It took over an hour of sloshing through the polluted water, and a couple of wrong turns before they came to the requisite drain. It was an iron grate twenty feet from the north gate with a narrow opening where the inner wall met the road. Frentis remembered slipping through the opening with relative ease one time, many years ago when he had run from a vengeful shop owner. Now, however, even Thirty-Four found the opening too narrow.
“There’s a wider one on Firestone Way,” Draker recalled.
“Too far,” Frentis said. He peered through the opening at the wasted streets beyond, finding a series of jagged silhouettes, collapsed walls, and burnt-out buildings, devoid of good cover, the sky above now a grey-blue signifying a fast-approaching sunrise. “They’ll see our approach.”
He pulled a dagger from his belt and started chipping at the mortar around the bricks forming the opening, the others soon joining in. “Softly,” he cautioned Draker as the big man jabbed his short sword hard into the mortar.
Sunrise had come on by the time they loosened enough brick to allow egress, long shadows stretching from the ruins as they hauled themselves free. Frentis led them from shadow to shadow towards the gate, finding it manned by a dozen Varitai.
“We should’ve taken Illian with us,” Draker grumbled in a whisper. “She’d pick off a few in short order.”
Frentis beckoned to Thirty-Four. “We need a distraction.”
The former slave nodded, sheathing his short sword and rising to run towards the gate, gesticulating wildly. “The general!” he called in Volarian as the Varitai stirred, moving to confront him with swords drawn. “He calls for you!” Thirty-Four went on, pointing towards the southern quarter. “Slaves are in revolt! You must come!”
As expected, they just stood regarding him in silence. Varitai were conditioned to respond only to orders given by their officers and there was no chance they would follow his commands. However, they were still compelled to look in his direction as he scurried away, halting and beckoning madly. “Come! Come! Or I’ll be flayed!”
A tired-looking Free Sword sergeant emerged from the gatehouse, rubbing bleary eyes and buckling on his sword as he took in the sight of the desperate slave. “What the fuck do you want?”

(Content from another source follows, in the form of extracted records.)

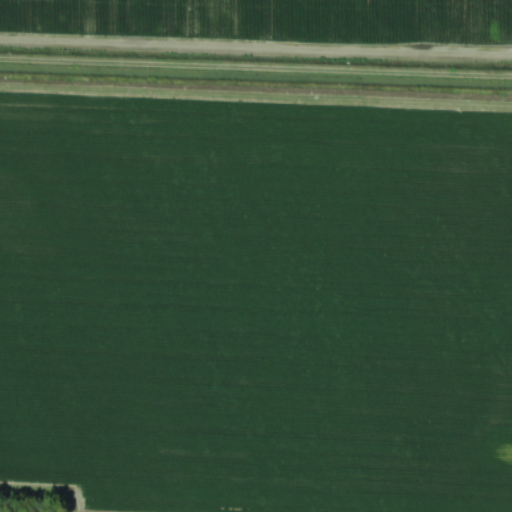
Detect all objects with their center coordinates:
crop: (274, 18)
crop: (256, 298)
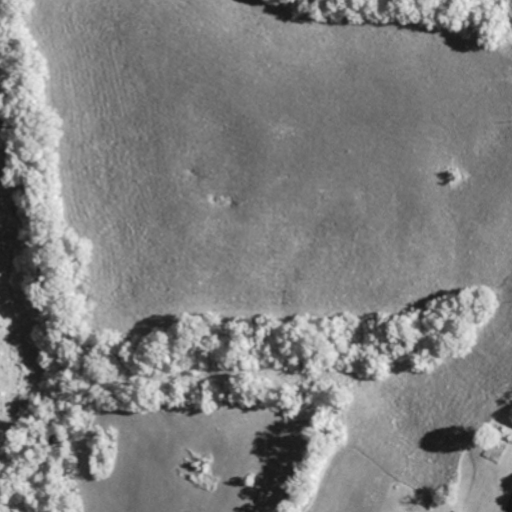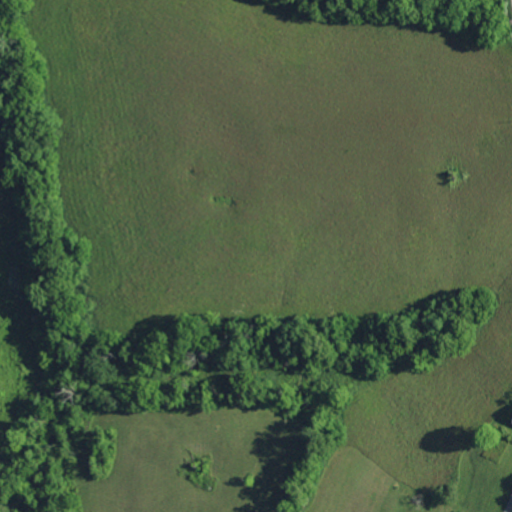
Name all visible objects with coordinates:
building: (510, 416)
road: (511, 510)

Frentis nodded to the others and slipped from their shadow, crawling closer under concealment of a low pile of blackened bricks, no more than fifteen feet from the gate.
“A revolt, Honoured Citizen!” Thirty-Four said to the sergeant, an impressively convincing whine colouring his voice. “Please! Oh please!”

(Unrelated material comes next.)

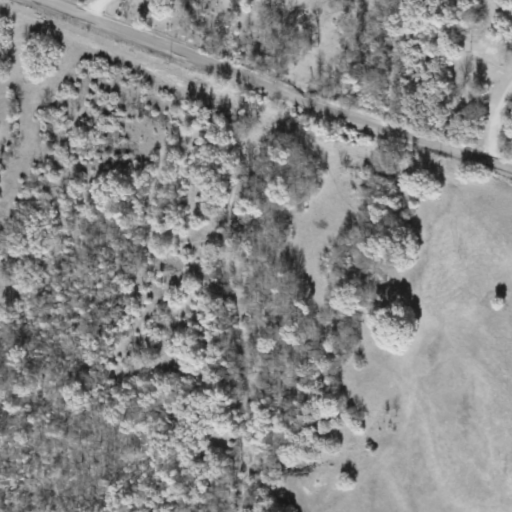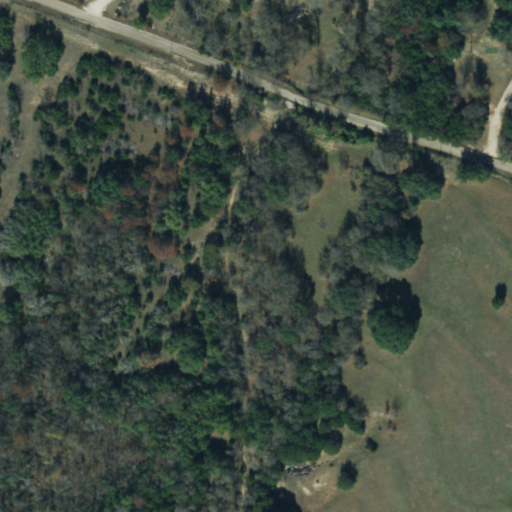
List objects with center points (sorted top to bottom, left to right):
road: (258, 92)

“Shut up,” the sergeant said wearily, moving towards Thirty-Four, clearly puzzled by his clothing, mean even for a slave, and the sight of his sword. “Who gave you that? Give it here!”
“Certainly, honoured sir,” Thirty-Four said as the sergeant reached for his sword, drawing it in a single fluid motion and flicking the blade across the man’s eyes. Thirty-Four stepped nimbly past him as he collapsed to his knees, screaming and clutching at his face, killing a Varitai with a thrust to the neck then turning and running. Six Varitai took off in pursuit, one falling dead with Frentis’s throwing knife in his throat, two more quickly hacked down by Davoka and Draker.

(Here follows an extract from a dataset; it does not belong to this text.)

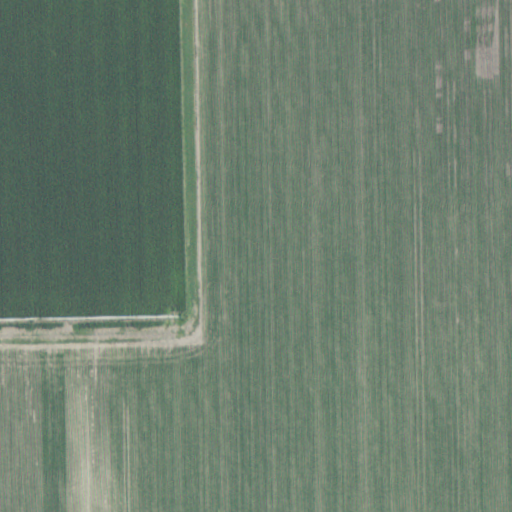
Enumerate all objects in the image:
road: (186, 251)
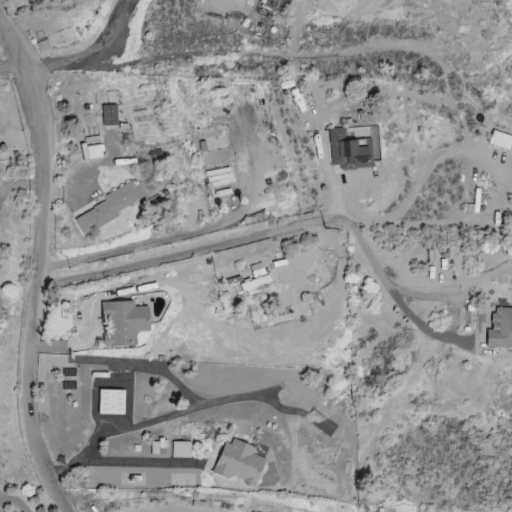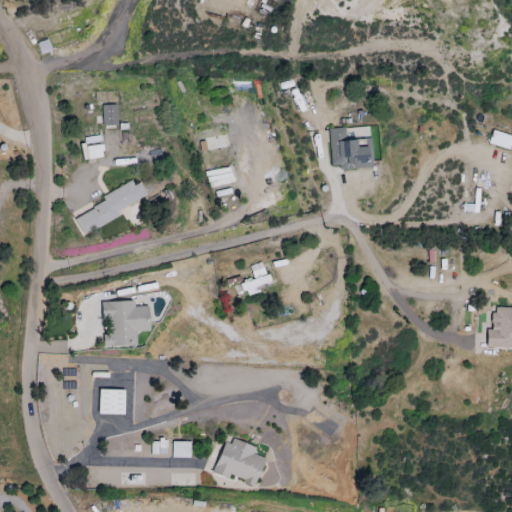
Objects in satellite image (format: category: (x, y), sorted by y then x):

Frentis hefted a spear dropped by the Varitai he had killed, hurling it at his onrushing comrade with enough force to pierce his breastplate. Thirty-Four skidded to a halt, pivoted and delivered a precise cut to the leg of the Varitai chasing him, Draker’s blow nearly decapitating the slave soldier as he fell.
“Stay close!” Frentis ordered, scooping up a fallen blade and charging for the gate, a sword in each hand. The five remaining Varitai formed a tidy defensive knot, impassive faces behind levelled spears. Frentis threw his left-hand sword at the one in the centre, the blade sinking into his face just beneath his helmet. Frentis leapt through the gap, slashing left and right, the others moving in to finish those he wounded. A pain-filled yell drew his gaze and he found Draker on his back, parrying thrusts from a Varitai’s spear, a newly earned gash on his forehead. Davoka moved to help him but the outlaw proved his hard-won skills by rolling under the Varitai’s guard to stab at his groin, spoiling the accomplishment somewhat by proceeding to bring the slave soldier down with a series of frenzied blows, obscenities flowing from his snarling lips in a torrent.
“Raise the gate,” Frentis told Davoka, making for the steps leading to the parapet. He found two Free Swords there, youthful faces aghast at the carnage they had witnessed below, pointing their swords at him with trembling hands.
“Fight or run,” Frentis told them in Volarian. “You’ll die today in either case.”